Lake County Board of Supervisors Chair Rob Brown, acknowledged to FoxNews.com that the dead trees are indeed a “stark reminder of the disaster” and need to go. But he said that shuttered businesses are quickly rebuilding, and the area communities are seeing an increase in jobs and an opportunity to repair and upgrade infrastructure like century-old water systems.

Yet what will happen next year is anyone's guess. The back-to-back wildfires have some in the community bracing for the worst, and others scratching their heads. There are families who lost their homes in 2015, only to rebuild nearby, and lose all they owned again in 2016. However, a representative for FEMA assured FoxNews.com that they continue to work directly with survivors in Mobile Home Units on their permanent housing plan, and said they have provided $11.8 million in Public Assistance funding, and $7.5 specifically for debris removal.

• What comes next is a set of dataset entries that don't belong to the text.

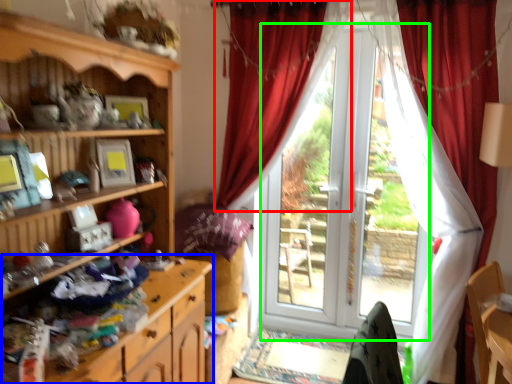
Question: Considering the real-world distances, which object is farthest from curtain (highlighted by a red box)? cabinetry (highlighted by a blue box) or screen door (highlighted by a green box)?

Choices:
 (A) cabinetry
 (B) screen door

Answer: (A)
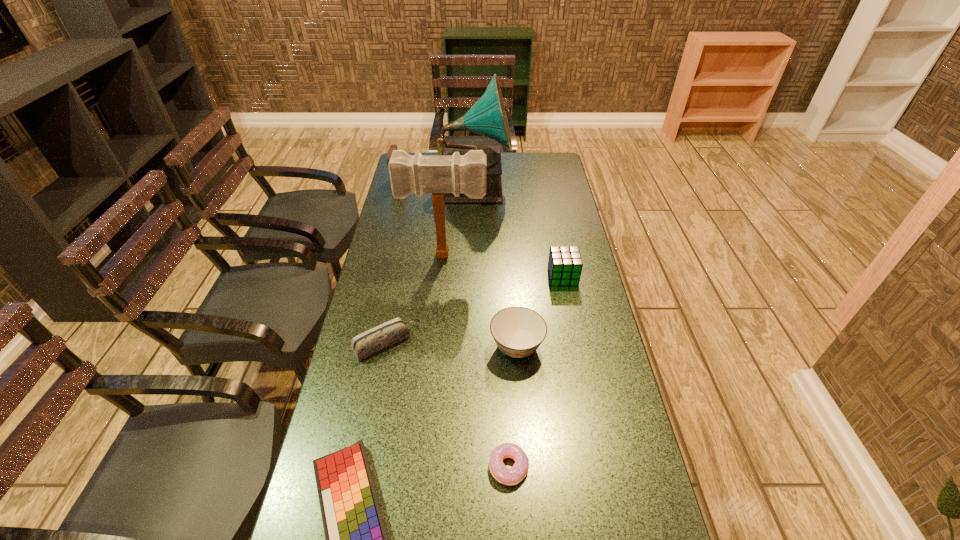
In order to click on vacant region located on the front of the seventh shortest object in this screenshot , I will do `click(439, 321)`.

Where is `vacant space located with an open flap on the sixth shortest object`? The width and height of the screenshot is (960, 540). vacant space located with an open flap on the sixth shortest object is located at coordinates (420, 184).

Find the location of `vacant space located on the left of the cube`. vacant space located on the left of the cube is located at coordinates (438, 276).

In order to click on vacant point located on the front of the soup bowl in this screenshot , I will do `click(527, 483)`.

Locate an element on the screen. Image resolution: width=960 pixels, height=540 pixels. free region located 0.300m on the back of the third shortest object is located at coordinates click(x=402, y=261).

In order to click on free space located on the back of the doughnut in this screenshot , I will do `click(505, 393)`.

Locate an element on the screen. This screenshot has width=960, height=540. record player located at the far edge is located at coordinates (487, 117).

Locate an element on the screen. pouch positioned at the far edge is located at coordinates (393, 147).

In order to click on mallet located in the left edge section of the desktop in this screenshot , I will do [x=418, y=174].

This screenshot has height=540, width=960. Identify the location of pouch present at the left edge. (393, 147).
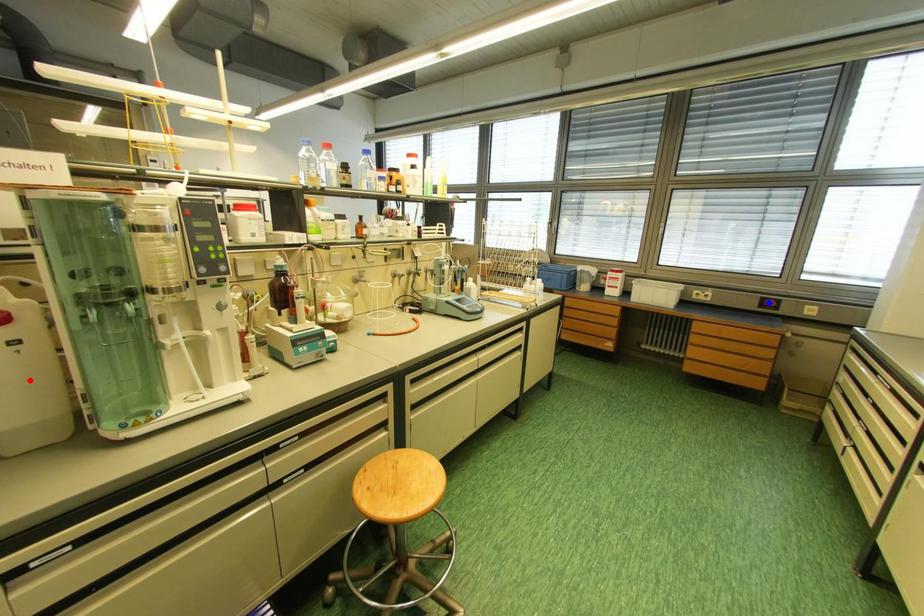
Question: In the image, two points are highlighted. Which point is nearer to the camera? Reply with the corresponding letter.

Choices:
 (A) blue point
 (B) red point

Answer: (B)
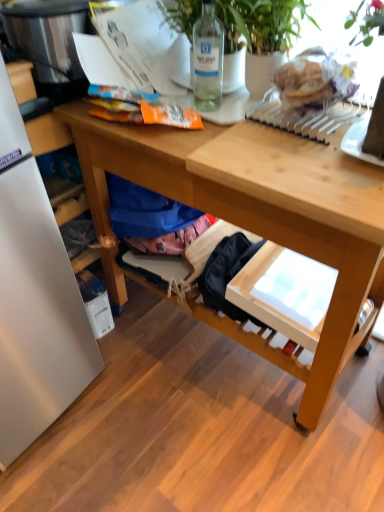
Question: Does stainless steel appliance at left turn towards wooden desk at center?

Choices:
 (A) yes
 (B) no

Answer: (B)

Question: Can we say stainless steel appliance at left lies outside wooden desk at center?

Choices:
 (A) no
 (B) yes

Answer: (B)

Question: Could wooden desk at center be considered to be inside stainless steel appliance at left?

Choices:
 (A) no
 (B) yes

Answer: (A)

Question: From the image's perspective, is stainless steel appliance at left under wooden desk at center?

Choices:
 (A) yes
 (B) no

Answer: (B)

Question: Considering the relative positions of stainless steel appliance at left and wooden desk at center in the image provided, is stainless steel appliance at left behind wooden desk at center?

Choices:
 (A) yes
 (B) no

Answer: (A)

Question: Is stainless steel appliance at left bigger than wooden desk at center?

Choices:
 (A) no
 (B) yes

Answer: (A)

Question: Can you confirm if wooden desk at center is wider than green leafy plant at upper right?

Choices:
 (A) no
 (B) yes

Answer: (B)

Question: Is green leafy plant at upper right a part of wooden desk at center?

Choices:
 (A) yes
 (B) no

Answer: (B)

Question: Does wooden desk at center appear on the left side of green leafy plant at upper right?

Choices:
 (A) yes
 (B) no

Answer: (A)

Question: Is wooden desk at center far from green leafy plant at upper right?

Choices:
 (A) no
 (B) yes

Answer: (A)

Question: From the image's perspective, would you say wooden desk at center is shown under green leafy plant at upper right?

Choices:
 (A) no
 (B) yes

Answer: (B)

Question: From the image's perspective, is wooden desk at center on green leafy plant at upper right?

Choices:
 (A) no
 (B) yes

Answer: (A)

Question: Is green leafy plant at upper right facing away from clear glass bottle at upper center?

Choices:
 (A) yes
 (B) no

Answer: (B)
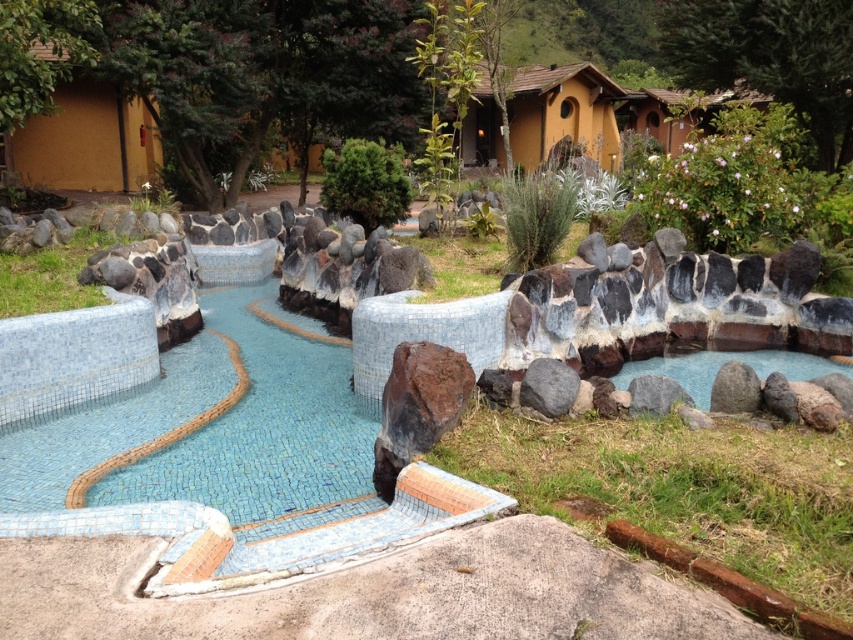
Can you confirm if brown rough rock at center is positioned to the left of smooth stone pond at right?

Correct, you'll find brown rough rock at center to the left of smooth stone pond at right.

Who is positioned more to the right, brown rough rock at center or smooth stone pond at right?

smooth stone pond at right

Between point (462, 362) and point (811, 374), which one is positioned in front?

Point (462, 362) is more forward.

Image resolution: width=853 pixels, height=640 pixels. Identify the location of brown rough rock at center. (421, 400).

Measure the distance between dark gray rock at center and camera.

3.98 meters

Does point (549, 403) come behind point (724, 381)?

No, it is not.

Find the location of a particular element. This screenshot has height=640, width=853. dark gray rock at center is located at coordinates click(548, 387).

Is point (554, 380) behind point (631, 404)?

Yes, it is.

Where is `dark gray rock at center`? The width and height of the screenshot is (853, 640). dark gray rock at center is located at coordinates (548, 387).

Image resolution: width=853 pixels, height=640 pixels. I want to click on dark gray rock at center, so click(548, 387).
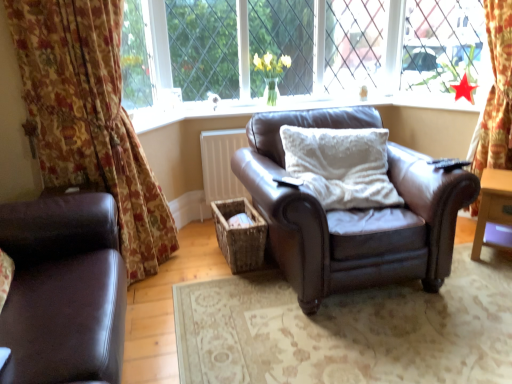
Question: Is woven brown basket at center touching wooden side table at right?

Choices:
 (A) yes
 (B) no

Answer: (B)

Question: Does woven brown basket at center appear on the left side of wooden side table at right?

Choices:
 (A) no
 (B) yes

Answer: (B)

Question: From a real-world perspective, is woven brown basket at center on wooden side table at right?

Choices:
 (A) yes
 (B) no

Answer: (B)

Question: From the image's perspective, is woven brown basket at center over wooden side table at right?

Choices:
 (A) no
 (B) yes

Answer: (A)

Question: Is woven brown basket at center not inside wooden side table at right?

Choices:
 (A) yes
 (B) no

Answer: (A)

Question: Does point (373, 210) appear closer or farther from the camera than point (207, 117)?

Choices:
 (A) farther
 (B) closer

Answer: (B)

Question: Relative to matte brown leather armchair at center, is brown leather chair at center in front or behind?

Choices:
 (A) front
 (B) behind

Answer: (A)

Question: Is brown leather chair at center taller or shorter than matte brown leather armchair at center?

Choices:
 (A) tall
 (B) short

Answer: (A)

Question: From a real-world perspective, relative to matte brown leather armchair at center, is brown leather chair at center vertically above or below?

Choices:
 (A) below
 (B) above

Answer: (A)

Question: Relative to clear glass window at center, is wooden side table at right in front or behind?

Choices:
 (A) behind
 (B) front

Answer: (B)

Question: Is point (494, 178) positioned closer to the camera than point (444, 16)?

Choices:
 (A) closer
 (B) farther

Answer: (A)

Question: Is wooden side table at right situated inside clear glass window at center or outside?

Choices:
 (A) inside
 (B) outside

Answer: (B)

Question: From the image's perspective, is wooden side table at right above or below clear glass window at center?

Choices:
 (A) below
 (B) above

Answer: (A)

Question: Which is correct: floral fabric curtain at left is inside matte brown leather armchair at center, or outside of it?

Choices:
 (A) outside
 (B) inside

Answer: (A)

Question: From the image's perspective, relative to matte brown leather armchair at center, is floral fabric curtain at left above or below?

Choices:
 (A) above
 (B) below

Answer: (B)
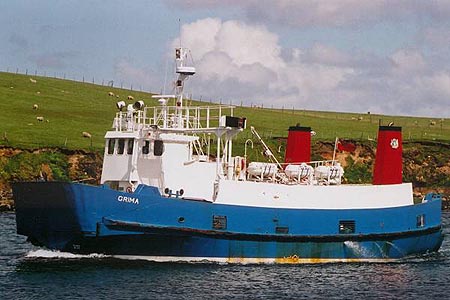
Find the location of a particular element. This screenshot has height=300, width=450. windows is located at coordinates (157, 147), (145, 147), (132, 147), (118, 147), (111, 147).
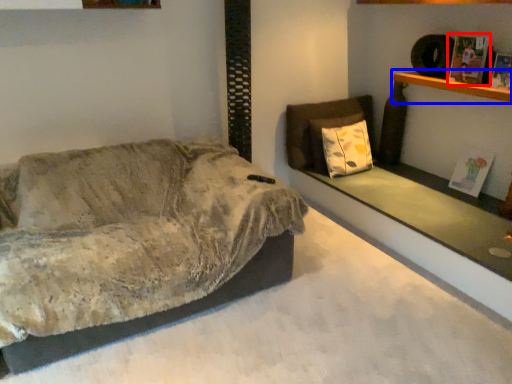
Question: Which object appears closest to the camera in this image, magazine (highlighted by a red box) or shelf (highlighted by a blue box)?

Choices:
 (A) magazine
 (B) shelf

Answer: (B)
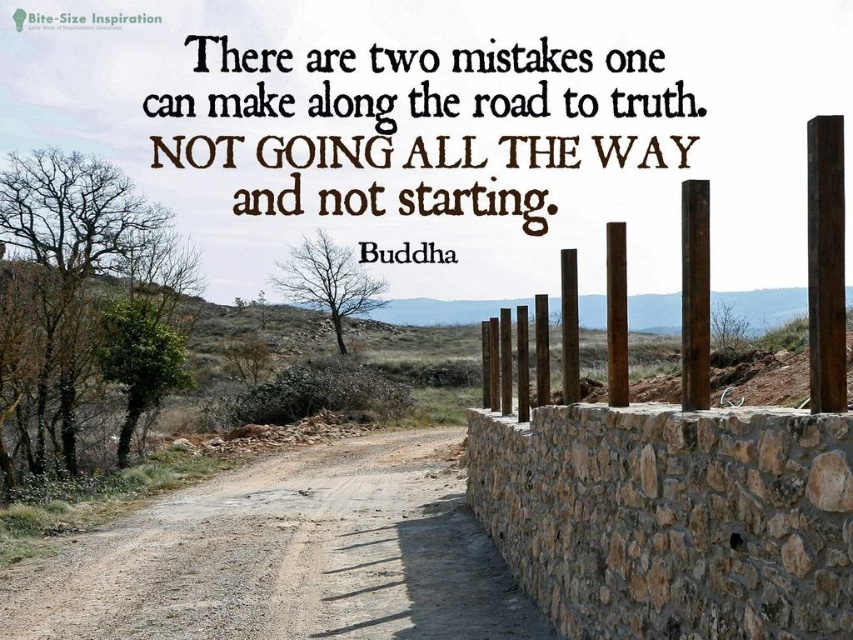
Which is in front, point (173, 621) or point (824, 250)?

Point (824, 250) is more forward.

Who is lower down, brown gravel road at center or rustic wood posts at right?

brown gravel road at center is lower down.

Is point (537, 611) positioned before point (694, 362)?

No.

Locate an element on the screen. brown gravel road at center is located at coordinates (288, 557).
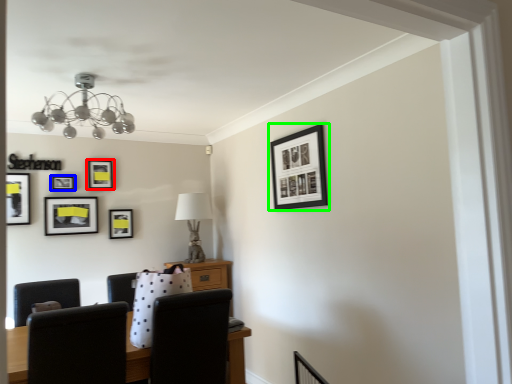
Question: Considering the real-world distances, which object is closest to picture frame (highlighted by a red box)? picture frame (highlighted by a blue box) or picture frame (highlighted by a green box).

Choices:
 (A) picture frame
 (B) picture frame

Answer: (A)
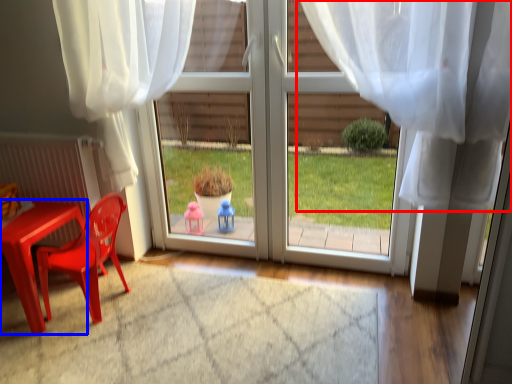
Question: Which object is closer to the camera taking this photo, curtain (highlighted by a red box) or table (highlighted by a blue box)?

The U.S Forest Service has admitted that its federal funding allocation does not allow them to undertake the work crucial for fire prevention, and instead it takes money from those programs to fight the immediate dangers – i.e., new fires.

Brown said Lake County had not received funding that would allow to increase fire-prevention efforts, and while the state has offered to help with individual projects, it is ultimately up to Cal Fire to identify the most pressing needs and which areas will receive attention.

According to Mike Wilson, chief of Cal Fire’s Pre-Fire Division, the Clear Lake area is part of a larger prevention project in which they are trying to rehabilitate the state forest and the standing dead trees.

Cal Fire is taking a multi-faceted prevention approach in the area – from education and encouraging the community to get involved to additional staffing for fuel management, which is what firefighters call doing controlled burns of brush.

But ultimately, fear of future flames grips the community.

"California is busy talking about how we need bullet trains and pouring money into bullet trains," Smith said. "But we need to be taking care of our infrastructure. Our people."